Мы вошли в какой-то тесный бар, полный табачного дыма и громких голосов, и отыскали свободное место. Гозданкер заказал себе пива, а я — минеральную воду.
5
— Так вот о твоем увольнении, — снова заговорил он, когда нам принесли заказ. — Я полагаю, что это всего лишь вопрос времени. При нормальном развитии событий Храповицкий в течение года, максимум двух, избавится от обоих своих партнеров. Он выдавит их из бизнеса, они для него бесполезный балласт. И сделает он это с твоей помощью. До того, как это произойдет, ты можешь быть относительно спокоен за свое будущее. А затем настанет твой черед. Ты это понимаешь?
Он пытливо посмотрел мне в глаза. Признаюсь, на сей раз, он застал меня врасплох. Время от времени, когда мои обязанности становились мне тягостными и моя придушенная совесть начинала роптать, я подумывал об уходе. Но мне никогда не приходило в голову, что Храповицкий захочет избавиться от меня по своей инициативе. Я полез за сигаретой, выигрывая время.
— Терпеть не могу табачного дыма, — проворчал Гозданкер, и я, так и не прикурив, положил сигарету на стол.
— Я полагал, умные люди всегда нужны, — заметил я, повторяя избитую фразу.
— Ошибаешься, — ответил Гозданкер спокойно. — Они нужны на этапе становления бизнеса, когда в ход идут рискованные планы, которые, кроме них, никто не в состоянии придумать и осуществить. А когда денег уже много и в бизнесе наступает период спокойствия и стабильности, нужда в умных и смелых людях пропадает. Они начинают раздражать. Их место занимают добросовестные исполнители. Такие, как тот же Игорь Назаров. Или ваш Паша Сырцов. Ты же слишком мятежный для мирного времени. И слишком дерзкий.
Я отлично видел, куда он клонит. И полагал, что предисловий было сделано более чем достаточно.
— Но мы же говорим не о мире, — поторопил я. — Мы говорим о войне, не так ли? О той войне, которую вы начинаете с Храповицким.
Гозданкер одобрительно покивал головой.
— Приятно, когда тебя понимают с полуслова, — заметил он, отпив пива. — Да. Мы говорим о войне. Которую мы с Володей уже начали. — Он выдержал паузу.

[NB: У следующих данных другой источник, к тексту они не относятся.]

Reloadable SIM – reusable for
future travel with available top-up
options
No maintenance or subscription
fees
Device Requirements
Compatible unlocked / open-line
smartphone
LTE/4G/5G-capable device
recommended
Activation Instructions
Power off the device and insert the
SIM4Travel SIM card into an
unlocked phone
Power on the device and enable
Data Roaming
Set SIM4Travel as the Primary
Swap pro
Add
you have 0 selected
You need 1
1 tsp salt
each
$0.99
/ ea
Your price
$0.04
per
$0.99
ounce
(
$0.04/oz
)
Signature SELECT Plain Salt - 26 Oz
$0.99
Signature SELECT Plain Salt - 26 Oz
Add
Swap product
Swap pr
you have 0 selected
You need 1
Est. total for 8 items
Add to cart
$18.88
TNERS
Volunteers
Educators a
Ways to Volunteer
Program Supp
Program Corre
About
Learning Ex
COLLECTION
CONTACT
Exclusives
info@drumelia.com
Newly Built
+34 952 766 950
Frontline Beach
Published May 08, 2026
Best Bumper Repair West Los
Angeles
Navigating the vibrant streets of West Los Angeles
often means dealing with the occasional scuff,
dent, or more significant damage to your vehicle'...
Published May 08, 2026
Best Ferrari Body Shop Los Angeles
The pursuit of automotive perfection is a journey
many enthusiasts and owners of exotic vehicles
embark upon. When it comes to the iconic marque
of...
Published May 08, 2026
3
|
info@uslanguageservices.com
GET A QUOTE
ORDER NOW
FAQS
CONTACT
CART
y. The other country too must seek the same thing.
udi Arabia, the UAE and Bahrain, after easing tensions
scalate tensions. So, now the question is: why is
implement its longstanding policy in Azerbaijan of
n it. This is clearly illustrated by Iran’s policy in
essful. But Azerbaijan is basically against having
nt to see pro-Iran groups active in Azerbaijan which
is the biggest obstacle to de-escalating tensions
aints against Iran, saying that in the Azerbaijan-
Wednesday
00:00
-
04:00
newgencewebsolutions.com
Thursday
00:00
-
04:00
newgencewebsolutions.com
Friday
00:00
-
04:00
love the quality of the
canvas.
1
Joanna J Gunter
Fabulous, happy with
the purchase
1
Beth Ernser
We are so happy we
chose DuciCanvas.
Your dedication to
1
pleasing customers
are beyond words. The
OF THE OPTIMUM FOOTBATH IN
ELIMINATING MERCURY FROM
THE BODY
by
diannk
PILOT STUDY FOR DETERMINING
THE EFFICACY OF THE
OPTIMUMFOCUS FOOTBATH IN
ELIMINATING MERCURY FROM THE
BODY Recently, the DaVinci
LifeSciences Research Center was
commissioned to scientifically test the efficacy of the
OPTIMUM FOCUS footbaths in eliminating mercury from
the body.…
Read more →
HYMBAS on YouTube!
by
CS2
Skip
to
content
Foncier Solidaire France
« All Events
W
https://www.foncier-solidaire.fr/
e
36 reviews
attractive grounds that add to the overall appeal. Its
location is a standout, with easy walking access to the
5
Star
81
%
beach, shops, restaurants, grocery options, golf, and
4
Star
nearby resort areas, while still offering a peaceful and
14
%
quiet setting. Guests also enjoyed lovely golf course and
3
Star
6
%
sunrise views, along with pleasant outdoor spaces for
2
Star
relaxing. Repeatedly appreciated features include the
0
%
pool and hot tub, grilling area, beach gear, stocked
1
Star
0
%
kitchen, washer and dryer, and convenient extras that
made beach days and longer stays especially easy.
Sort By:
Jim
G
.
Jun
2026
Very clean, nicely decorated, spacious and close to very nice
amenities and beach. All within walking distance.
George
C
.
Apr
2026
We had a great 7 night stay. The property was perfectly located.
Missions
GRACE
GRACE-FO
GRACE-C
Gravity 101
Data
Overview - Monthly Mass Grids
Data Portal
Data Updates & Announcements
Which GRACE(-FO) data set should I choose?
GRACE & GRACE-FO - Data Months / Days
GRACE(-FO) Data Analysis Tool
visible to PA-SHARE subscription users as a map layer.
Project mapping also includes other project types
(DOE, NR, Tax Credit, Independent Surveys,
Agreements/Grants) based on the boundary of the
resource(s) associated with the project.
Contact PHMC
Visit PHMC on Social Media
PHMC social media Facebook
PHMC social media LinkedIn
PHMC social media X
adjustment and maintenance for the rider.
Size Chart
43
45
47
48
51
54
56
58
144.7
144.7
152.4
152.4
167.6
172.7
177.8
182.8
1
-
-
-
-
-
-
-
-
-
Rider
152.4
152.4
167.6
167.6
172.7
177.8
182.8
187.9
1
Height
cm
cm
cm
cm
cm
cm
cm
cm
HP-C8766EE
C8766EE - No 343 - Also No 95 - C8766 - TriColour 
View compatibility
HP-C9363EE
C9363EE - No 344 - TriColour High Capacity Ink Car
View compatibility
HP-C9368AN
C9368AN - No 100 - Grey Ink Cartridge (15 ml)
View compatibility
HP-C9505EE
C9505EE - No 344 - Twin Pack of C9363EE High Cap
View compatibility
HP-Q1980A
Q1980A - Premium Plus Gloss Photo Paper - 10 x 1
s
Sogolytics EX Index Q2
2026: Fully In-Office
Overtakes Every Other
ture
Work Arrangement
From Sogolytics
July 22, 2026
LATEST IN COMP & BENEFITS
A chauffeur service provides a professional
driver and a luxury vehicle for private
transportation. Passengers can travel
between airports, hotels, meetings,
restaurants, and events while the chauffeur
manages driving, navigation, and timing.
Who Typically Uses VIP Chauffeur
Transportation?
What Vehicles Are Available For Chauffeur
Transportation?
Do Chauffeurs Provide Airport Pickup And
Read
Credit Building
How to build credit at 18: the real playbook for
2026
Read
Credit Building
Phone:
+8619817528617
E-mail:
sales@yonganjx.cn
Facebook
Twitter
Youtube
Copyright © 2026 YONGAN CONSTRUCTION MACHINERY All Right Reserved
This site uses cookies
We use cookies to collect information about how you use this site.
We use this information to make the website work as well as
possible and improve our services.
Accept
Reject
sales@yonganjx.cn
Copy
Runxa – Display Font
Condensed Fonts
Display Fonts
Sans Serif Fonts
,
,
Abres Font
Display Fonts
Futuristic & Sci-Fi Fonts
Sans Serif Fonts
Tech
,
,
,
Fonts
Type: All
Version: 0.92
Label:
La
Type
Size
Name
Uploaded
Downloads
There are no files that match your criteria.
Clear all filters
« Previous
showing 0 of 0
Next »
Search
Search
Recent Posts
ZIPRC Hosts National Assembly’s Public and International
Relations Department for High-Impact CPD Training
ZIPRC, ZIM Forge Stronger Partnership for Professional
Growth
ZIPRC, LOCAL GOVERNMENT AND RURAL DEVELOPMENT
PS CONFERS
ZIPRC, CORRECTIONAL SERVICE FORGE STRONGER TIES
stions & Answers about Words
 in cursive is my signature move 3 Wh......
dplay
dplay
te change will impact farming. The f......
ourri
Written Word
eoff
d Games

— Как ты смотришь на то, чтобы перейти на мою сторону? — прямо, без обиняков, спросил он.
— Ефим, — укоризненно протянул я. — Это несерьезно.
— Это очень серьезно, — возразил он. — Считай сам. В случае, если ты остаешься с Храповицким и вы побеждаете, тебя выкинут на помойку в течение двух лет. Максимум. Если побеждаю я, то вы оба окажетесь на помойке гораздо раньше. Исход один, с разницей примерно в год. Резонно?